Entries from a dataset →

Segment Open

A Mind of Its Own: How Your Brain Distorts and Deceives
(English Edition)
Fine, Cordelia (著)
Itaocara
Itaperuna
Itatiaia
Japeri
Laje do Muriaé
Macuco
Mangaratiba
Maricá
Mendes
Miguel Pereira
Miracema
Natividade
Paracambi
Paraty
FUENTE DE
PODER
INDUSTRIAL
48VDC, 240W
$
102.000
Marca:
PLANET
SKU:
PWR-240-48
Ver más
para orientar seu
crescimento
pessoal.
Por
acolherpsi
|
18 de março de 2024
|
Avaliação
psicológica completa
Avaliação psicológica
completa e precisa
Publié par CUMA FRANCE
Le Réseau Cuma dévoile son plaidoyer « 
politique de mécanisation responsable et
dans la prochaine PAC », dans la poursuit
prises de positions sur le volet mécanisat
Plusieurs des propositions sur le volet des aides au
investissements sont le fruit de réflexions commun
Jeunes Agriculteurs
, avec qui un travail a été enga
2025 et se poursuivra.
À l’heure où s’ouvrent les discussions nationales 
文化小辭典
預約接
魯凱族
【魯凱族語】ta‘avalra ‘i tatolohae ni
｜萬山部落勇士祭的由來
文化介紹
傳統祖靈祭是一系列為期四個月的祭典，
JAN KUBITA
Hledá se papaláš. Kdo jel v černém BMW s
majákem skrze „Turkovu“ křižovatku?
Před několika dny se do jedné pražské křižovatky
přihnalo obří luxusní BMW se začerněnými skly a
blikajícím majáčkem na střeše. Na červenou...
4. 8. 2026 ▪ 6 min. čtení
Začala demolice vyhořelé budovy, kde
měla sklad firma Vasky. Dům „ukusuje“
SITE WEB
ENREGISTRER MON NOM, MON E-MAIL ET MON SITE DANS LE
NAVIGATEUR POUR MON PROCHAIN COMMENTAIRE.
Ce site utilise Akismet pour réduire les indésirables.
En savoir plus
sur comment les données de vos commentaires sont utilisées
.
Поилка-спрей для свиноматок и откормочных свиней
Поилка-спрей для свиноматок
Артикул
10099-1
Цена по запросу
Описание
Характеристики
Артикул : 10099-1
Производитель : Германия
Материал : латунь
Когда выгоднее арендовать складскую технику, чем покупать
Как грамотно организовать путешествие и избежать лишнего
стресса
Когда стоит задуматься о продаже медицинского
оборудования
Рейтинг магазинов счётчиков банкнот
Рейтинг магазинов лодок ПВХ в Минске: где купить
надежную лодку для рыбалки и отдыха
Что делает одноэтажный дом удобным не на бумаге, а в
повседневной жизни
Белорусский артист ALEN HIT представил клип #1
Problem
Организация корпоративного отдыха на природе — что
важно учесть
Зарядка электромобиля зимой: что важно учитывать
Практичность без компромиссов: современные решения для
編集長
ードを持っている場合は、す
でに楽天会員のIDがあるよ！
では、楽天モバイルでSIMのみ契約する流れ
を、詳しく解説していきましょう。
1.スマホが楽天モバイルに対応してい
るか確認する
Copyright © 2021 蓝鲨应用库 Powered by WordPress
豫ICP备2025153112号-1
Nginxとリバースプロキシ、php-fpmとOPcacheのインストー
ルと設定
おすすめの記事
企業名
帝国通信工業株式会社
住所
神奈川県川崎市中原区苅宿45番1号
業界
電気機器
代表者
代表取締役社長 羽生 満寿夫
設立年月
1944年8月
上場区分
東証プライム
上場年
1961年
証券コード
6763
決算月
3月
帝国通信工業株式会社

Segment Closed

Reproduce every line of the listing above verbatim, preserving the original order, spelling, and punctuation.

Worked solution →
A Mind of Its Own: How Your Brain Distorts and Deceives
(English Edition)
Fine, Cordelia (著)
Itaocara
Itaperuna
Itatiaia
Japeri
Laje do Muriaé
Macuco
Mangaratiba
Maricá
Mendes
Miguel Pereira
Miracema
Natividade
Paracambi
Paraty
FUENTE DE
PODER
INDUSTRIAL
48VDC, 240W
$
102.000
Marca:
PLANET
SKU:
PWR-240-48
Ver más
para orientar seu
crescimento
pessoal.
Por
acolherpsi
|
18 de março de 2024
|
Avaliação
psicológica completa
Avaliação psicológica
completa e precisa
Publié par CUMA FRANCE
Le Réseau Cuma dévoile son plaidoyer « 
politique de mécanisation responsable et
dans la prochaine PAC », dans la poursuit
prises de positions sur le volet mécanisat
Plusieurs des propositions sur le volet des aides au
investissements sont le fruit de réflexions commun
Jeunes Agriculteurs
, avec qui un travail a été enga
2025 et se poursuivra.
À l’heure où s’ouvrent les discussions nationales 
文化小辭典
預約接
魯凱族
【魯凱族語】ta‘avalra ‘i tatolohae ni
｜萬山部落勇士祭的由來
文化介紹
傳統祖靈祭是一系列為期四個月的祭典，
JAN KUBITA
Hledá se papaláš. Kdo jel v černém BMW s
majákem skrze „Turkovu“ křižovatku?
Před několika dny se do jedné pražské křižovatky
přihnalo obří luxusní BMW se začerněnými skly a
blikajícím majáčkem na střeše. Na červenou...
4. 8. 2026 ▪ 6 min. čtení
Začala demolice vyhořelé budovy, kde
měla sklad firma Vasky. Dům „ukusuje“
SITE WEB
ENREGISTRER MON NOM, MON E-MAIL ET MON SITE DANS LE
NAVIGATEUR POUR MON PROCHAIN COMMENTAIRE.
Ce site utilise Akismet pour réduire les indésirables.
En savoir plus
sur comment les données de vos commentaires sont utilisées
.
Поилка-спрей для свиноматок и откормочных свиней
Поилка-спрей для свиноматок
Артикул
10099-1
Цена по запросу
Описание
Характеристики
Артикул : 10099-1
Производитель : Германия
Материал : латунь
Когда выгоднее арендовать складскую технику, чем покупать
Как грамотно организовать путешествие и избежать лишнего
стресса
Когда стоит задуматься о продаже медицинского
оборудования
Рейтинг магазинов счётчиков банкнот
Рейтинг магазинов лодок ПВХ в Минске: где купить
надежную лодку для рыбалки и отдыха
Что делает одноэтажный дом удобным не на бумаге, а в
повседневной жизни
Белорусский артист ALEN HIT представил клип #1
Problem
Организация корпоративного отдыха на природе — что
важно учесть
Зарядка электромобиля зимой: что важно учитывать
Практичность без компромиссов: современные решения для
編集長
ードを持っている場合は、す
でに楽天会員のIDがあるよ！
では、楽天モバイルでSIMのみ契約する流れ
を、詳しく解説していきましょう。
1.スマホが楽天モバイルに対応してい
るか確認する
Copyright © 2021 蓝鲨应用库 Powered by WordPress
豫ICP备2025153112号-1
Nginxとリバースプロキシ、php-fpmとOPcacheのインストー
ルと設定
おすすめの記事
企業名
帝国通信工業株式会社
住所
神奈川県川崎市中原区苅宿45番1号
業界
電気機器
代表者
代表取締役社長 羽生 満寿夫
設立年月
1944年8月
上場区分
東証プライム
上場年
1961年
証券コード
6763
決算月
3月
帝国通信工業株式会社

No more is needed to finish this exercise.